Sarawak lawmaker lauds Putrajaya decision to drop ‘Allah’ appeal

Malay Mail
Malay Mail

KUCHING, May 15 — Sarawak assemblyman Baru Bian tonight said the withdrawal of an appeal by the Malaysian government regarding the usage of the word “Allah” offers a resolution in the interest of peace and harmony in the country.

He said it also offers a resolution for mutual respect for adherents of other religions who for centuries and over many generations have used the word “Allah” in their worship and their holy books.

“We, therefore, applaud the federal government’s decision to discontinue their appeal and hope that all parties will respect the decision taken,” the Ba’Kelalan assemblyman said in a statement.

He was responding to the notice of discontinuance filed by the federal Attorney-General’s Chambers (AGC) on behalf of the home minister and the Malaysian government to withdraw the appeal against the High Court’s 2021 decision that quashed a government ban on the use of the word “Allah” in all Christian publications in Malaysia.

Baru, who is also Parti Sarawak Bersatu (PSB) secretary-general, said the Printing Press and Publications Act 1988 (PPPA) did not authorise the banning of words.

He also said the Federal Constitution guaranteed Christians the freedom to profess and practise their religion, except where it involves the carrying out of “any act contrary to any general law relating to public order, public health or morality.”

He said in her judgment on the Allah issue, Justice Datuk Nor Bee had said that the Home Ministry exceeded its powers with the order, and said such a prohibition was against the constitution.

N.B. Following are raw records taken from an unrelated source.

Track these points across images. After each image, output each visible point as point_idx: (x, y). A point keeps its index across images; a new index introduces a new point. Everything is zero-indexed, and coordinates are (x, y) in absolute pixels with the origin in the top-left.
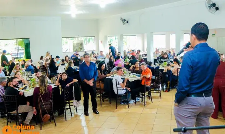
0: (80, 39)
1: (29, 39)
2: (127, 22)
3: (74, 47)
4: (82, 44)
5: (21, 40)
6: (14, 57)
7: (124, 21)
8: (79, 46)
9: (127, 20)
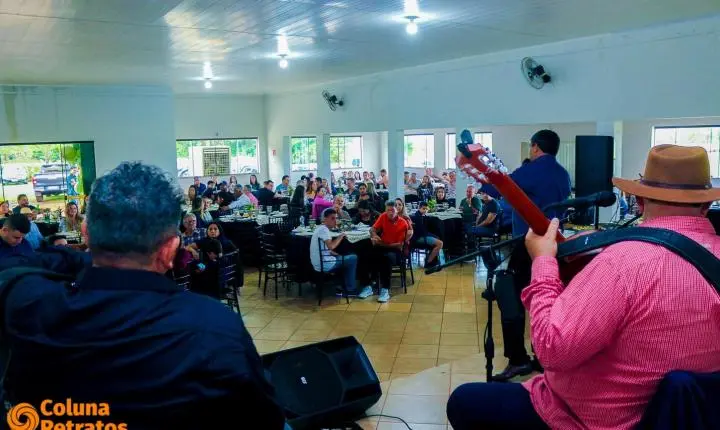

“She ruled that there is no such power to restrict religious freedom under Article 11. Religious freedom is absolutely protected even in times of threat to public order,” he said.

Baru noted that several state enactments in Peninsular Malaysia prohibit the use of “Allah” by non-Muslims in the practice of their religion.

“However, it must be noted that there is no power given to the states to do so under the Constitution, which only allows states to control or restrict the propagation of other religions to Muslims.

“If these states insist that the ban on the use of ‘Allah’ is constitutional, they can attempt to enforce their enactments and deal with the consequent challenges. It is not for federal government to do so under the PPPA,” he said.

He said the Federal Constitution’s freedom of religion applied to all the states in Malaysia.

“Therefore, the proposed solutions that suggested the ban would only apply to Peninsular Malaysia are unconstitutional and unworkable,” Baru, who is also a practising lawyer, said.

He said freedom of religion and the use of the word “Allah” for Sabah and Sarawak is provided for under the Malaysian Agreement 1963.

The appeal by the home minister and the Malaysian government was initially scheduled for case management on May 19, but will no longer be brought up in court as the government has dropped the entire appeal.

The Malaysian government’s appeal withdrawal marks the end of a 15-year-long legal saga, which began when the government seized a Sarawak Bumiputera’s eight educational compact discs (CDs) — which contained the word “Allah” and were for her own use.

On March 10, 2021, the High Court ruled in favour of the Sarawakian Christian from the Melanau tribe, Jill Ireland Lawrence Bill, by granting three of the court orders which she had sought.

This includes the High Court’s declaration that a government directive issued by the Home Ministry’s publication control’s division via a circular dated December 5, 1986 is “unlawful and unconstitutional”.